El proceso revolucionario es el desarrollo, por etapas, de ciertas tendencias desordenadas del hombre occidental y cristiano, y de los errores nacidos de ellas.
En cada etapa, esas tendencias y errores tienen un aspecto propio.
La Revolución va así metamorfoseándose a lo largo de la Historia.
Esas metamorfosis que se observan en las líneas generales de la Revolución se repiten, en menor escala, en el interior de cada gran episodio de la misma.
Así, el espíritu de la Revolución Francesa, en su primera fase, usó máscara y lenguaje aristocrático y hasta eclesiástico. Frecuentó la Corte y se sentó a la mesa del Consejo del Rey.
Después, se volvió burgués y trabajó por la extinción incruenta de la monarquía y de la nobleza, y por una velada y pacífica supresión de la Iglesia Católica.
En cuanto pudo, se hizo jacobino y se embriagó de sangre en el Terror.
Pero los excesos practicados por la facción jacobina despertaron reacciones. Volvió atrás, recorriendo las mismas etapas. De jacobino se transformó en burgués en el Directorio, con Napoleón extendió la mano a la Iglesia y abrió las puertas a la nobleza exiliada, y, por fin, aplaudió el retorno de los Borbones.

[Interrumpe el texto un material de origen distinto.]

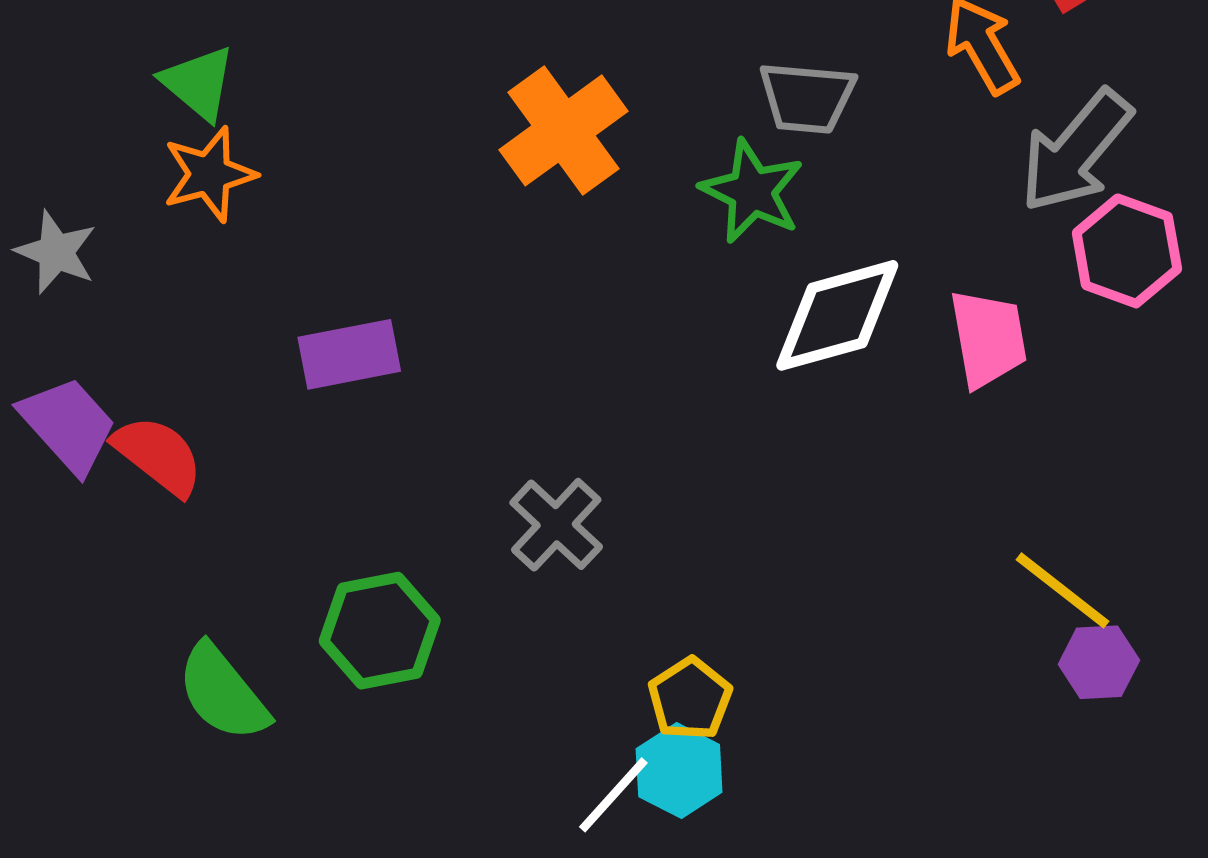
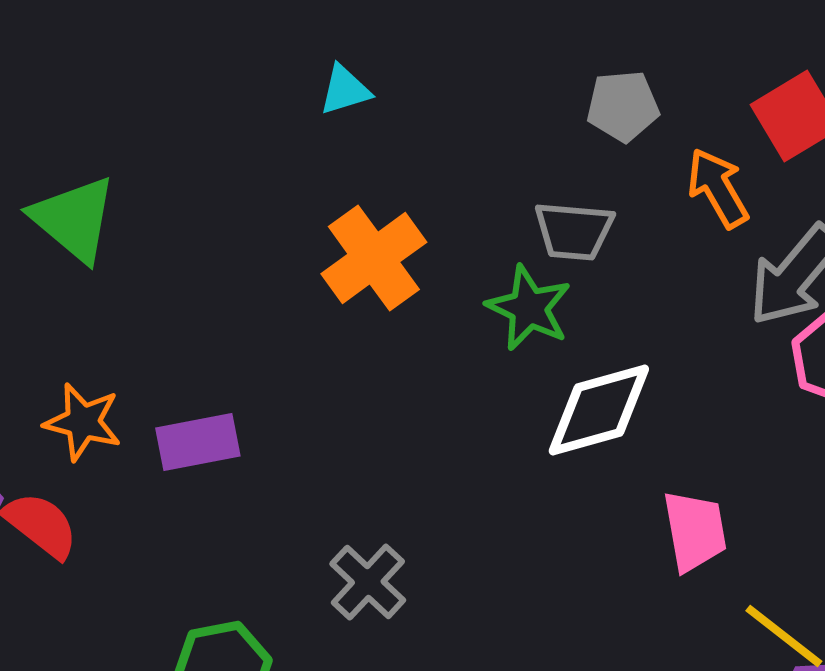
green triangle: (198, 83) -> (74, 219), size x1.4
orange star: (209, 174) -> (83, 422), moved, turned 30
pink trapezoid: (988, 339) -> (695, 531), moved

Terminada la revolución francesa, no concluye con ello el proceso revolucionario. He aquí que vuelve a explotar con la caída de Carlos X y la ascensión de Luis Felipe, y así, por sucesivas metamorfosis, aprovechando sus éxitos e inclusive sus fracasos, llegó hasta el paroxismo de nuestros días.
La Revolución usa, pues, sus metamorfosis no sólo para avanzar, sino para practicar los retrocesos tácticos que tan frecuentemente le han sido necesarios. Un ejemplo es la “perestroika”, la reestructuración de Gorbachov. Los ingenuos pensaron que se trataba del fin del comunismo. Putin se ha encargado de desmentirlo.
A veces, movimiento siempre vivo, ha simulado estar muerta. Y ésta es una de sus metamorfosis más interesantes. En apariencia, la situación de un determinado país se presenta completamente tranquila. La reacción contrarrevolucionaria se distiende y adormece. Pero, en las profundidades de la vida religiosa, cultural, social o económica, la fermentación revolucionaria va siempre ganando terreno. Y, al cabo de ese aparente intersticio, explota una convulsión inesperada, frecuentemente mayor que las anteriores.